§ Dataset excerpts:
+++++
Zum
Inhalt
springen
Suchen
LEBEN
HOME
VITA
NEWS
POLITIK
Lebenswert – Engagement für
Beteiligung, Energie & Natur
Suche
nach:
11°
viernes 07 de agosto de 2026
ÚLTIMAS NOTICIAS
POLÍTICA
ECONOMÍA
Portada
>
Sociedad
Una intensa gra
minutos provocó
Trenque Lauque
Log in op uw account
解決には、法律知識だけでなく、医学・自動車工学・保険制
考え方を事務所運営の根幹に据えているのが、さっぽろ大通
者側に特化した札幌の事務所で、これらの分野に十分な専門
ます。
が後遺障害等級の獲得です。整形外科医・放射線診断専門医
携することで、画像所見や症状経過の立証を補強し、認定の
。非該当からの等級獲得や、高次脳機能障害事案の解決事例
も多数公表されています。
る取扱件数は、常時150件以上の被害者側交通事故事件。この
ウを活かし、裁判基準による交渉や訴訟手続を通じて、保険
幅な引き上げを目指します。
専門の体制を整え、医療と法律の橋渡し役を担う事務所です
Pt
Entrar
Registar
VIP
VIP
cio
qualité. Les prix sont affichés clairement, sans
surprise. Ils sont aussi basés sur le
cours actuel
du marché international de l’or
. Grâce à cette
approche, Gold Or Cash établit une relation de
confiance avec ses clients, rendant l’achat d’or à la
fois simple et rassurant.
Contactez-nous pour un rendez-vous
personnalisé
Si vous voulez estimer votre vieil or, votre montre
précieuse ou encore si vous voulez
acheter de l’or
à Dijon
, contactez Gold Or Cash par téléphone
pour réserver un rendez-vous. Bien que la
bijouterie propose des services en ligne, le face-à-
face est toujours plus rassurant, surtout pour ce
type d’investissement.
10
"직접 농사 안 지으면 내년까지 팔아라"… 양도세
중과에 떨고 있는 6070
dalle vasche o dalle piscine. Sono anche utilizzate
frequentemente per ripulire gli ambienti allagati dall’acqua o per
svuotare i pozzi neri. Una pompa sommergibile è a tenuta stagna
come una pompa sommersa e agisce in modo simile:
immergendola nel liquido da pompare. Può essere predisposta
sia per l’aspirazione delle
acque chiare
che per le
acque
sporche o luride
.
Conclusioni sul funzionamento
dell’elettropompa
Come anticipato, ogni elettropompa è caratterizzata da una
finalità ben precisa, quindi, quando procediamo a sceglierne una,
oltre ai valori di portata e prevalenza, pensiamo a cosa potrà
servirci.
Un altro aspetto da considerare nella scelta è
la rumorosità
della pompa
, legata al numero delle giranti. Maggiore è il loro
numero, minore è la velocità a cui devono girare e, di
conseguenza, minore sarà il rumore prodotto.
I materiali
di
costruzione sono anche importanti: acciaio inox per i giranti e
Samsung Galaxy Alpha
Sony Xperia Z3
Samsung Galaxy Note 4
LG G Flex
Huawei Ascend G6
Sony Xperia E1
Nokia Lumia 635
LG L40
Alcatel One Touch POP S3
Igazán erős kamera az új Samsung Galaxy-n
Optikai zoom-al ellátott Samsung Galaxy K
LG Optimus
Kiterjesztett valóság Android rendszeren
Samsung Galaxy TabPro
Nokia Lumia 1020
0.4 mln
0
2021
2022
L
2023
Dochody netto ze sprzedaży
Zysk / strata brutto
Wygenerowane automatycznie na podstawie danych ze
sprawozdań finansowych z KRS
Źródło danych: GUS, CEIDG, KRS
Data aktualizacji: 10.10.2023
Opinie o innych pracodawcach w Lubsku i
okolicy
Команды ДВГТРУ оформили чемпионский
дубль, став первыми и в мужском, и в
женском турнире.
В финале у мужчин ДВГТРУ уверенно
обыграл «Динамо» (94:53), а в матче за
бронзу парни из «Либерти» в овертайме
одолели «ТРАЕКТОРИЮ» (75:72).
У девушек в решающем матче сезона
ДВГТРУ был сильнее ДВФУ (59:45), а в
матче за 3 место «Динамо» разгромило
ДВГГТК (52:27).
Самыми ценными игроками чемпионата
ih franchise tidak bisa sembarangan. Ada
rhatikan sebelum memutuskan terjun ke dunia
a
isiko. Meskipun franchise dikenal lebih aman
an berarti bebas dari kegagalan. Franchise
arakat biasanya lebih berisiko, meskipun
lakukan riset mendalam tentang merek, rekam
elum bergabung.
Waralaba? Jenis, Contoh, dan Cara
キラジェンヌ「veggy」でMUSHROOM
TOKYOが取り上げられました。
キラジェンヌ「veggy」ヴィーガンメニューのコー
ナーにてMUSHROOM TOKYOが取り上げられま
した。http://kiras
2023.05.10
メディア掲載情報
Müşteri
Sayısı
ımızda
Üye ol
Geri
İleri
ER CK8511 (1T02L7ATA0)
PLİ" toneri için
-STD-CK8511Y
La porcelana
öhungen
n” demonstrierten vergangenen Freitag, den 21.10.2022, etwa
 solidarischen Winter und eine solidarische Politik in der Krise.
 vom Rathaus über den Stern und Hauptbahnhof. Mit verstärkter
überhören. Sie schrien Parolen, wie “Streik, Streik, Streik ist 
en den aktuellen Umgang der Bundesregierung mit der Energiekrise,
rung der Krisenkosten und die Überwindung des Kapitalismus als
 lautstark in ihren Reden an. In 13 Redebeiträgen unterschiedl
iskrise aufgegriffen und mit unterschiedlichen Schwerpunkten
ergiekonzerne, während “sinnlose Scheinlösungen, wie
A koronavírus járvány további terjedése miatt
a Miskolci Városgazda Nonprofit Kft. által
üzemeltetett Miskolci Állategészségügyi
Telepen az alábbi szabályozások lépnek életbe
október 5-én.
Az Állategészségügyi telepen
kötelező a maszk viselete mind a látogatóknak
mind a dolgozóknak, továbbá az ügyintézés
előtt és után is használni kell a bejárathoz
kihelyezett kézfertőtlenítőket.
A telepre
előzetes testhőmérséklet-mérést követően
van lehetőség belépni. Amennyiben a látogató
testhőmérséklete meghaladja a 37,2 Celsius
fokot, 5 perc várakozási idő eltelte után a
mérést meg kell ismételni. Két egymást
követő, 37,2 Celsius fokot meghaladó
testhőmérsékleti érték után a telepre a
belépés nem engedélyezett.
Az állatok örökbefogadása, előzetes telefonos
+++++
§ What is required: Print out every record, character for character.

§ Response area:
Zum
Inhalt
springen
Suchen
LEBEN
HOME
VITA
NEWS
POLITIK
Lebenswert – Engagement für
Beteiligung, Energie & Natur
Suche
nach:
11°
viernes 07 de agosto de 2026
ÚLTIMAS NOTICIAS
POLÍTICA
ECONOMÍA
Portada
>
Sociedad
Una intensa gra
minutos provocó
Trenque Lauque
Log in op uw account
解決には、法律知識だけでなく、医学・自動車工学・保険制
考え方を事務所運営の根幹に据えているのが、さっぽろ大通
者側に特化した札幌の事務所で、これらの分野に十分な専門
ます。
が後遺障害等級の獲得です。整形外科医・放射線診断専門医
携することで、画像所見や症状経過の立証を補強し、認定の
。非該当からの等級獲得や、高次脳機能障害事案の解決事例
も多数公表されています。
る取扱件数は、常時150件以上の被害者側交通事故事件。この
ウを活かし、裁判基準による交渉や訴訟手続を通じて、保険
幅な引き上げを目指します。
専門の体制を整え、医療と法律の橋渡し役を担う事務所です
Pt
Entrar
Registar
VIP
VIP
cio
qualité. Les prix sont affichés clairement, sans
surprise. Ils sont aussi basés sur le
cours actuel
du marché international de l’or
. Grâce à cette
approche, Gold Or Cash établit une relation de
confiance avec ses clients, rendant l’achat d’or à la
fois simple et rassurant.
Contactez-nous pour un rendez-vous
personnalisé
Si vous voulez estimer votre vieil or, votre montre
précieuse ou encore si vous voulez
acheter de l’or
à Dijon
, contactez Gold Or Cash par téléphone
pour réserver un rendez-vous. Bien que la
bijouterie propose des services en ligne, le face-à-
face est toujours plus rassurant, surtout pour ce
type d’investissement.
10
"직접 농사 안 지으면 내년까지 팔아라"… 양도세
중과에 떨고 있는 6070
dalle vasche o dalle piscine. Sono anche utilizzate
frequentemente per ripulire gli ambienti allagati dall’acqua o per
svuotare i pozzi neri. Una pompa sommergibile è a tenuta stagna
come una pompa sommersa e agisce in modo simile:
immergendola nel liquido da pompare. Può essere predisposta
sia per l’aspirazione delle
acque chiare
che per le
acque
sporche o luride
.
Conclusioni sul funzionamento
dell’elettropompa
Come anticipato, ogni elettropompa è caratterizzata da una
finalità ben precisa, quindi, quando procediamo a sceglierne una,
oltre ai valori di portata e prevalenza, pensiamo a cosa potrà
servirci.
Un altro aspetto da considerare nella scelta è
la rumorosità
della pompa
, legata al numero delle giranti. Maggiore è il loro
numero, minore è la velocità a cui devono girare e, di
conseguenza, minore sarà il rumore prodotto.
I materiali
di
costruzione sono anche importanti: acciaio inox per i giranti e
Samsung Galaxy Alpha
Sony Xperia Z3
Samsung Galaxy Note 4
LG G Flex
Huawei Ascend G6
Sony Xperia E1
Nokia Lumia 635
LG L40
Alcatel One Touch POP S3
Igazán erős kamera az új Samsung Galaxy-n
Optikai zoom-al ellátott Samsung Galaxy K
LG Optimus
Kiterjesztett valóság Android rendszeren
Samsung Galaxy TabPro
Nokia Lumia 1020
0.4 mln
0
2021
2022
L
2023
Dochody netto ze sprzedaży
Zysk / strata brutto
Wygenerowane automatycznie na podstawie danych ze
sprawozdań finansowych z KRS
Źródło danych: GUS, CEIDG, KRS
Data aktualizacji: 10.10.2023
Opinie o innych pracodawcach w Lubsku i
okolicy
Команды ДВГТРУ оформили чемпионский
дубль, став первыми и в мужском, и в
женском турнире.
В финале у мужчин ДВГТРУ уверенно
обыграл «Динамо» (94:53), а в матче за
бронзу парни из «Либерти» в овертайме
одолели «ТРАЕКТОРИЮ» (75:72).
У девушек в решающем матче сезона
ДВГТРУ был сильнее ДВФУ (59:45), а в
матче за 3 место «Динамо» разгромило
ДВГГТК (52:27).
Самыми ценными игроками чемпионата
ih franchise tidak bisa sembarangan. Ada
rhatikan sebelum memutuskan terjun ke dunia
a
isiko. Meskipun franchise dikenal lebih aman
an berarti bebas dari kegagalan. Franchise
arakat biasanya lebih berisiko, meskipun
lakukan riset mendalam tentang merek, rekam
elum bergabung.
Waralaba? Jenis, Contoh, dan Cara
キラジェンヌ「veggy」でMUSHROOM
TOKYOが取り上げられました。
キラジェンヌ「veggy」ヴィーガンメニューのコー
ナーにてMUSHROOM TOKYOが取り上げられま
した。http://kiras
2023.05.10
メディア掲載情報
Müşteri
Sayısı
ımızda
Üye ol
Geri
İleri
ER CK8511 (1T02L7ATA0)
PLİ" toneri için
-STD-CK8511Y
La porcelana
öhungen
n” demonstrierten vergangenen Freitag, den 21.10.2022, etwa
 solidarischen Winter und eine solidarische Politik in der Krise.
 vom Rathaus über den Stern und Hauptbahnhof. Mit verstärkter
überhören. Sie schrien Parolen, wie “Streik, Streik, Streik ist 
en den aktuellen Umgang der Bundesregierung mit der Energiekrise,
rung der Krisenkosten und die Überwindung des Kapitalismus als
 lautstark in ihren Reden an. In 13 Redebeiträgen unterschiedl
iskrise aufgegriffen und mit unterschiedlichen Schwerpunkten
ergiekonzerne, während “sinnlose Scheinlösungen, wie
A koronavírus járvány további terjedése miatt
a Miskolci Városgazda Nonprofit Kft. által
üzemeltetett Miskolci Állategészségügyi
Telepen az alábbi szabályozások lépnek életbe
október 5-én.
Az Állategészségügyi telepen
kötelező a maszk viselete mind a látogatóknak
mind a dolgozóknak, továbbá az ügyintézés
előtt és után is használni kell a bejárathoz
kihelyezett kézfertőtlenítőket.
A telepre
előzetes testhőmérséklet-mérést követően
van lehetőség belépni. Amennyiben a látogató
testhőmérséklete meghaladja a 37,2 Celsius
fokot, 5 perc várakozási idő eltelte után a
mérést meg kell ismételni. Két egymást
követő, 37,2 Celsius fokot meghaladó
testhőmérsékleti érték után a telepre a
belépés nem engedélyezett.
Az állatok örökbefogadása, előzetes telefonos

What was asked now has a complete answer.